According to a new study published in The Lancet Digital Health (UK), millions of people live with multiple medical conditions. The older you get, the more of these conditions (technically called multimorbidities) you’re likely to have.


Yet, the study notes, medical education and training, healthcare delivery, clinical guidelines, and research have all evolved to focus on one disease at a time.


To complicate matters, while some of the co-occurring conditions appear related, others seem anything but. In one pattern, for example, people with heart failure also often also had high blood pressure, atrial fibrillation, and stable angina. But they also had osteoarthritis, chronic kidney disease, and COPD – conditions that, at least superficially, had nothing to do with cardiac health.


The study examined 4 million patients’ medical records and identified patterns of 308 clustered common mental and physical health conditions, so there are plenty more examples where the one above came from.


Sometimes, doctors don’t know about seemingly unrelated medical conditions, because they were treated at the primary care level and never made it into the patients’ hospital records.


And sometimes a treatment for one condition can create serious problems with another. For example, a non-steroid anti-inflammatory drug such as ibuprofen prescribed for bone or muscle pain can wreak havoc on a patient with stomach problems or who’s taking blood thinners.


That’s why making sure doctors have a complete overview of all of a patient’s medical conditions is so important. It’s why having a healthcare advocate – a family member, a friend, a volunteer, a social worker, or you yourself – is so important. (Healthcare advocacy is also one of the services we can provide.)
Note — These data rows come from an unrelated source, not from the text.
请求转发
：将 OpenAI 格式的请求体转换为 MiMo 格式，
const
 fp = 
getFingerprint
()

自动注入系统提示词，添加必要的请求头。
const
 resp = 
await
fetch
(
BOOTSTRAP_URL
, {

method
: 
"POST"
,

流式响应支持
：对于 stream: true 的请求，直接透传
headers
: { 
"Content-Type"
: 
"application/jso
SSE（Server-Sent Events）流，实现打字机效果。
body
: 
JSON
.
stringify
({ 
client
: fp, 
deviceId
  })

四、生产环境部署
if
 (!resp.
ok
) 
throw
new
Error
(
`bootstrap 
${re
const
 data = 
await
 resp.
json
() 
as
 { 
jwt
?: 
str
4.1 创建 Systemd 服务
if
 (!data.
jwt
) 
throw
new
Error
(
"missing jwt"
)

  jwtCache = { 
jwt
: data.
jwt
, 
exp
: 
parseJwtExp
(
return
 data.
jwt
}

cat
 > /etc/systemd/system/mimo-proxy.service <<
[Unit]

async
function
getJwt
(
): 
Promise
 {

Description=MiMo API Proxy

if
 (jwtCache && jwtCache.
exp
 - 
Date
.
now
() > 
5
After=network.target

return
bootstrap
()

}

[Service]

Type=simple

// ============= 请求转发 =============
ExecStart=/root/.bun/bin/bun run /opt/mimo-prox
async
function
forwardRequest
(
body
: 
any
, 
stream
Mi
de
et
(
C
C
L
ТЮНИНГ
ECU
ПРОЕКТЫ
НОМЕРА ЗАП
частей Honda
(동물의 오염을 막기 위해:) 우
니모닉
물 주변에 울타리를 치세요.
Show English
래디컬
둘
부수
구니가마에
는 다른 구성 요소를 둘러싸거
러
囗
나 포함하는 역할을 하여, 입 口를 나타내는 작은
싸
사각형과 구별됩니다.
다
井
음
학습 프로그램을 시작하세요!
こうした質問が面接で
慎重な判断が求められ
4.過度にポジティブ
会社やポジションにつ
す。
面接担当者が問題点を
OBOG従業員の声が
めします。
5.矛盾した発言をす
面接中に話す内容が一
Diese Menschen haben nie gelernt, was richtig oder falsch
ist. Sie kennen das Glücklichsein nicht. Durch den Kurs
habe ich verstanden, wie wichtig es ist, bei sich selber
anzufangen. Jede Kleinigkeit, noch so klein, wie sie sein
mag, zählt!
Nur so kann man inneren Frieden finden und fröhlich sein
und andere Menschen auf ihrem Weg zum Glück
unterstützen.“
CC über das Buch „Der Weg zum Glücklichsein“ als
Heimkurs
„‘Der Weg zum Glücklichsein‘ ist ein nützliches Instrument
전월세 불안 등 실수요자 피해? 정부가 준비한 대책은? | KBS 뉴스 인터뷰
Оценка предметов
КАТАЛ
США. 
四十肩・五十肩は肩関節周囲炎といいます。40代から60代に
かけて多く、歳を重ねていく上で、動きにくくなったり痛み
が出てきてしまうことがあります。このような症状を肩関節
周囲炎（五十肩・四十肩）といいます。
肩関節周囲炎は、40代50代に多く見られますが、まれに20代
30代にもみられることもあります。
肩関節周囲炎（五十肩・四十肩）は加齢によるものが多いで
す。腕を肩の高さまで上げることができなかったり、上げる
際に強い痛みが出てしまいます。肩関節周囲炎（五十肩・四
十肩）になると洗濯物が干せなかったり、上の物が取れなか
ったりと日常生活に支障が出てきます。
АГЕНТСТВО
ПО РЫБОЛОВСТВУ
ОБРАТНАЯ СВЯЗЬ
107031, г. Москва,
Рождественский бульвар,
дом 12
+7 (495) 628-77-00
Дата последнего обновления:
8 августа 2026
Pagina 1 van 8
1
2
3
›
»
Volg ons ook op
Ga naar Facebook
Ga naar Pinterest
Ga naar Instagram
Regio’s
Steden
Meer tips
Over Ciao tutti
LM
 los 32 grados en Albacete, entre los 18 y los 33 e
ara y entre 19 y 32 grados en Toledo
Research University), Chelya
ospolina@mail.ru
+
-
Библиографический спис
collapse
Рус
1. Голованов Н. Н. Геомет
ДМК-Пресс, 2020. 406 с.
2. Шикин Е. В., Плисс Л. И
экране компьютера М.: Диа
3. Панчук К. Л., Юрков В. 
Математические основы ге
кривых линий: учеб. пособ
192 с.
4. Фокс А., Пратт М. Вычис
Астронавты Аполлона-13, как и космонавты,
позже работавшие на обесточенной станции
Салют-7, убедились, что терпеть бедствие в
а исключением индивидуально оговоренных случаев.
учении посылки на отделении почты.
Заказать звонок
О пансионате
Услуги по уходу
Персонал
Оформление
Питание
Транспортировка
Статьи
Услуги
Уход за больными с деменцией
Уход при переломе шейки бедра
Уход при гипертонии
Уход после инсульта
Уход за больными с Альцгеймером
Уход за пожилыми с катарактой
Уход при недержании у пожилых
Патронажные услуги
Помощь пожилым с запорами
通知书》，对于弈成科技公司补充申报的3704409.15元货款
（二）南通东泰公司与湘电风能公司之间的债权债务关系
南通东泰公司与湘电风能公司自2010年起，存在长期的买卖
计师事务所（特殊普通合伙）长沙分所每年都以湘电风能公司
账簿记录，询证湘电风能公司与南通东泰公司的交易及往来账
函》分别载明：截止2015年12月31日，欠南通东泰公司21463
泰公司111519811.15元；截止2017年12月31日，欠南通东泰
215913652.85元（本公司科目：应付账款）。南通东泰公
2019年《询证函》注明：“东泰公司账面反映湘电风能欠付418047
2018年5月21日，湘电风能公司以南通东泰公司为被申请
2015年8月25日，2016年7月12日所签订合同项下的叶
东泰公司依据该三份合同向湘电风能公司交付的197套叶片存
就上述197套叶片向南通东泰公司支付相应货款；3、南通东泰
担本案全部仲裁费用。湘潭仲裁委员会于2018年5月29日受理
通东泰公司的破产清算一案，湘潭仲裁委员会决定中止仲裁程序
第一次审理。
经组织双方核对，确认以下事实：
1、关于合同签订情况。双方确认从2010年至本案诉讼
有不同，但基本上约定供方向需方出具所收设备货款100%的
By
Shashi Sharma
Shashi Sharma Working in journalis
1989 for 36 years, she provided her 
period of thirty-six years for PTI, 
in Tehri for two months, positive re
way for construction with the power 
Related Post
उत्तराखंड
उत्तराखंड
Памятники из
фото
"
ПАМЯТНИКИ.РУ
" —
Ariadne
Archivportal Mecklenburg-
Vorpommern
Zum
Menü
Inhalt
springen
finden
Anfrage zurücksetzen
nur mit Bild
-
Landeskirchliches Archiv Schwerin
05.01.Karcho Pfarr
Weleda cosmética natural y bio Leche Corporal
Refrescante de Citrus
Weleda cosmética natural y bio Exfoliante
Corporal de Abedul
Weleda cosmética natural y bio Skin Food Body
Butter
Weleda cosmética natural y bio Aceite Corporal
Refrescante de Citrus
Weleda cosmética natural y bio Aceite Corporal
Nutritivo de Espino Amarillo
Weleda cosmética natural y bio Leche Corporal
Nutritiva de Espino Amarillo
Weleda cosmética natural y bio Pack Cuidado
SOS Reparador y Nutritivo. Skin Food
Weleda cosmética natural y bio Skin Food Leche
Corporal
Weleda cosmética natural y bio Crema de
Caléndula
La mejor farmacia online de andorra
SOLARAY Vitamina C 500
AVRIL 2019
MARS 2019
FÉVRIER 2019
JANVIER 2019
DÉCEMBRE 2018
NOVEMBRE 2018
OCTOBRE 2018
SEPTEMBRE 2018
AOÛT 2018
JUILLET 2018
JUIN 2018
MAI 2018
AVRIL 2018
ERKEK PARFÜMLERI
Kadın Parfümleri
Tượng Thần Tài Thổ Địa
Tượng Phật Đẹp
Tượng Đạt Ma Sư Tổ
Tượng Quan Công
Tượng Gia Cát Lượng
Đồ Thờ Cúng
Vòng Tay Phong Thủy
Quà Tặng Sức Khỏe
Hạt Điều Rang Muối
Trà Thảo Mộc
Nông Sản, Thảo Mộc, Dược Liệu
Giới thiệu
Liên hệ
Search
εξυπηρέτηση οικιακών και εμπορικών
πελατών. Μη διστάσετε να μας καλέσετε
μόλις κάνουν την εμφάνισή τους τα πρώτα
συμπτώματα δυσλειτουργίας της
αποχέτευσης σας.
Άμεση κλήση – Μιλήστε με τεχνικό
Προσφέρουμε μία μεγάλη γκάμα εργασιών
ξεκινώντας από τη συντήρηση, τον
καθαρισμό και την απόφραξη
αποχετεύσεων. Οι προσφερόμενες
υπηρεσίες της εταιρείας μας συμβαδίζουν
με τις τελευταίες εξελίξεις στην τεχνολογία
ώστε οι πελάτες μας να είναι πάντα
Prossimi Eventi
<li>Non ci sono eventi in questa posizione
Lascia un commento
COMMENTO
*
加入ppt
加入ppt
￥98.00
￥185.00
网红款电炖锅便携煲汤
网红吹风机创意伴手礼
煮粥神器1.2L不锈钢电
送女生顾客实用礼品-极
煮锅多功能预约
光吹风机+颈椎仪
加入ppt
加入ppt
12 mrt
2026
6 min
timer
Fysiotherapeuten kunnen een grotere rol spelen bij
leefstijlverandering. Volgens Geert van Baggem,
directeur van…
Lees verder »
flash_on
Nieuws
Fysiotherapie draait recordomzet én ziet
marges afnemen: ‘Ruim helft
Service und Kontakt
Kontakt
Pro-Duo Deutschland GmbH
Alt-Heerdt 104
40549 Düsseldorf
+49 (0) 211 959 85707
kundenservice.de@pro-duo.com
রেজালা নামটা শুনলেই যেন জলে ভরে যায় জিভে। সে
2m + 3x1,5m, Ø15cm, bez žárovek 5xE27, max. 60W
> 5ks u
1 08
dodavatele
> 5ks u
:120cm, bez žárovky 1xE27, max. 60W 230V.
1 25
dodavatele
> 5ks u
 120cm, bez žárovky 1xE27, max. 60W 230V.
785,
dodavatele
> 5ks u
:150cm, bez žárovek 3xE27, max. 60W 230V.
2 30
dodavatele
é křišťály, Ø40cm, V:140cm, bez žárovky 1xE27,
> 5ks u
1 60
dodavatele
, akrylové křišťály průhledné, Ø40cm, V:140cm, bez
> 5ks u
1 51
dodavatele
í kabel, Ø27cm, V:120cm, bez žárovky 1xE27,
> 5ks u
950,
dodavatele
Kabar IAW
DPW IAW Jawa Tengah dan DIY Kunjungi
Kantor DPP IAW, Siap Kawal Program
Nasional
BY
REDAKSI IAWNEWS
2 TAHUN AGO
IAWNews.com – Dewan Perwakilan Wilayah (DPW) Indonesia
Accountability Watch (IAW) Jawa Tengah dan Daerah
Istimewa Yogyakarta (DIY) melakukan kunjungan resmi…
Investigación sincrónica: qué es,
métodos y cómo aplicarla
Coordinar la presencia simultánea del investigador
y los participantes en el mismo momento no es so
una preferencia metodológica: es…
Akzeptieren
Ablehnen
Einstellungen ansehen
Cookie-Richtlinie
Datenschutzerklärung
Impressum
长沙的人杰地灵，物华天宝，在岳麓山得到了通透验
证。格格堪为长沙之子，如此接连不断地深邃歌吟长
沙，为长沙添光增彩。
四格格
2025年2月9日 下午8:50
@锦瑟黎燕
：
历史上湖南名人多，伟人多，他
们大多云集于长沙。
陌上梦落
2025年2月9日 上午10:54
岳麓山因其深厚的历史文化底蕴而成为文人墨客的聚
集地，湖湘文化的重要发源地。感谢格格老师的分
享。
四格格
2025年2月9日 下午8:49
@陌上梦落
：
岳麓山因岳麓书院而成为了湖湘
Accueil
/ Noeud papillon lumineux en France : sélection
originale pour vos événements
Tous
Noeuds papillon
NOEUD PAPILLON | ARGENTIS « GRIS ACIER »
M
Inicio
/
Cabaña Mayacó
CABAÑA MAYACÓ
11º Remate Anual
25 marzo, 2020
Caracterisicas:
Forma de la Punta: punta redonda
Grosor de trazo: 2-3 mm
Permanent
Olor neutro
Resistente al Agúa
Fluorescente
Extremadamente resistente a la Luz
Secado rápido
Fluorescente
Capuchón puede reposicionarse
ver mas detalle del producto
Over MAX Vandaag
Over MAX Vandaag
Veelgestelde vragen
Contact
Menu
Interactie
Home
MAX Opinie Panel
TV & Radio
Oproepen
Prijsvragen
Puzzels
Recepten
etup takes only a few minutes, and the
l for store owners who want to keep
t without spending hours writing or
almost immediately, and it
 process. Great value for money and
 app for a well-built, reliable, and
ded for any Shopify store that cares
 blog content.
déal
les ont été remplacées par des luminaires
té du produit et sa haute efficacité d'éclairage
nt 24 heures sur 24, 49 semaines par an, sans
There’s obviously much more to people than just their medical conditions. Which is why, at Senior Insights, we concentrate on not just clients’ quality of health, but also on total quality of life. Before anything else, the first thing we do with a new client (and family) is to conduct a thorough three-part needs assessment. This covers not only physical, cognitive, psychosocial, and emotional needs, but also individual likes and dislikes, values, priorities, preferences, schedules and interests – in short, the whole picture.